EDITORIAL - Give the full picture, Mr Shaw

Published: Thursday | August 20, 2009


Finance Minister Audley Shaw and his boss, Prime Minister Bruce Golding, owe the country a far fuller and more substantive explanation than their terse statement on Tuesday, for the Government's rejection of a debt-restructuring plan put forward by the private sector.

"Cabinet, after careful consideration of the proposal and mindful of the uncertainty in the market, has decided that the Government will not be pursuing this proposal," said Mr Shaw of the administration's decision.

The more obvious implication of the finance minister's statement is that the Government was frightened off by Jamaica's downgrade by Standard and Poor's (S&P) in lowering its rating of Jamaica's sovereign debt by one notch, to CCC+.

S&P's misunderstanding

But the administration, and others, insisted that S&P misunderstood the debt initiative and was wrong to interpret it as a distressed action by the Government and, therefore, a trek towards a technical default. The downgrade in those circumstances, and against the backdrop of an imminent US$1.2 billion loan from the International Monetary Fund (IMF), was unwarranted and premature.

If the administration genuinely holds those positions to be true, its apparent acquiescence and retreat, in the absence of sound technical explanation for its decision, would be puzzling. And there is the risk of the behaviour being interpreted as an administration with no foundation or principle, easy to succumb to pressure from the powerful.

That, from our perspective, would be unfortunate for it would weaken the ability of the Government to mobilise the country to support the tough actions that will be required to pull Jamaica through its economic crisis.

As we understand it, the proposal that has now been rejected was for the Government to redeem domestic debt, falling due over the next year or two, at existing coupon. New debt would then be issued at a lower rate, which would mean some easing of Mr Shaw's fiscal pressures. Given that this was not an initiative proposed by the Government and not being pressed by the administration, it would not, its proponents held, be a default.

Market-determined interest rates

Some of the Government's unofficial advisers argued, instead, for an aggressive lowering of interest rates.
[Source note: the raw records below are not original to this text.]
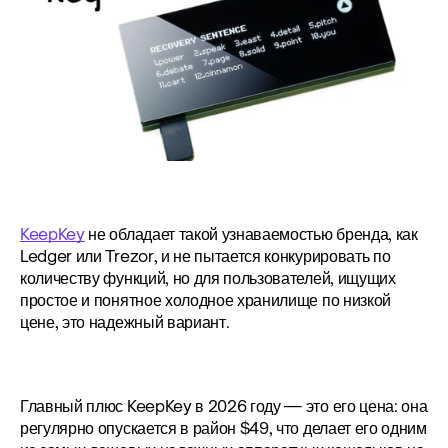
KeepKey
 не обладает такой узнаваемостью бренда, как 
Ledger или Trezor, и не пытается конкурировать по 
количеству функций, но для пользователей, ищущих 
простое и понятное холодное хранилище по низкой 
цене, это надежный вариант.
Главный плюс KeepKey в 2026 году — это его цена: она 
регулярно опускается в район $49, что делает его одним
Their position was that since nearly 60 per cent of the country's $677 billion of domestic debt was at variable rates, the same savings could be achieved with lower rates.

The recent lowering of rates by the central bank may have helped to inform the Government's decision, except that Jamaica's interest rates are market determined. In this environment of global instability there is no certainty how the domestic market, even with an IMF agreement and new action on the deficit, will, over the medium term, price the Government's debt.

On the face of it, locking in creditors at lower-than-current rates would seem to make sense. It also appears to us to have the advantage of signalling to the wider society an acceptance among asset holders, usually accused of being spared the pressures, that the burden of adjustment is to be shared.

If, as the Government argues, S&P mis-understood, it could be beyond us to make Jamaica's case to the global community. In any event, at times there are positions that just are non-negotiable, as Edward Seaga insisted in confronting the IMF in 1986.

In the circumstances, the Government should reveal the technical arguments for its action.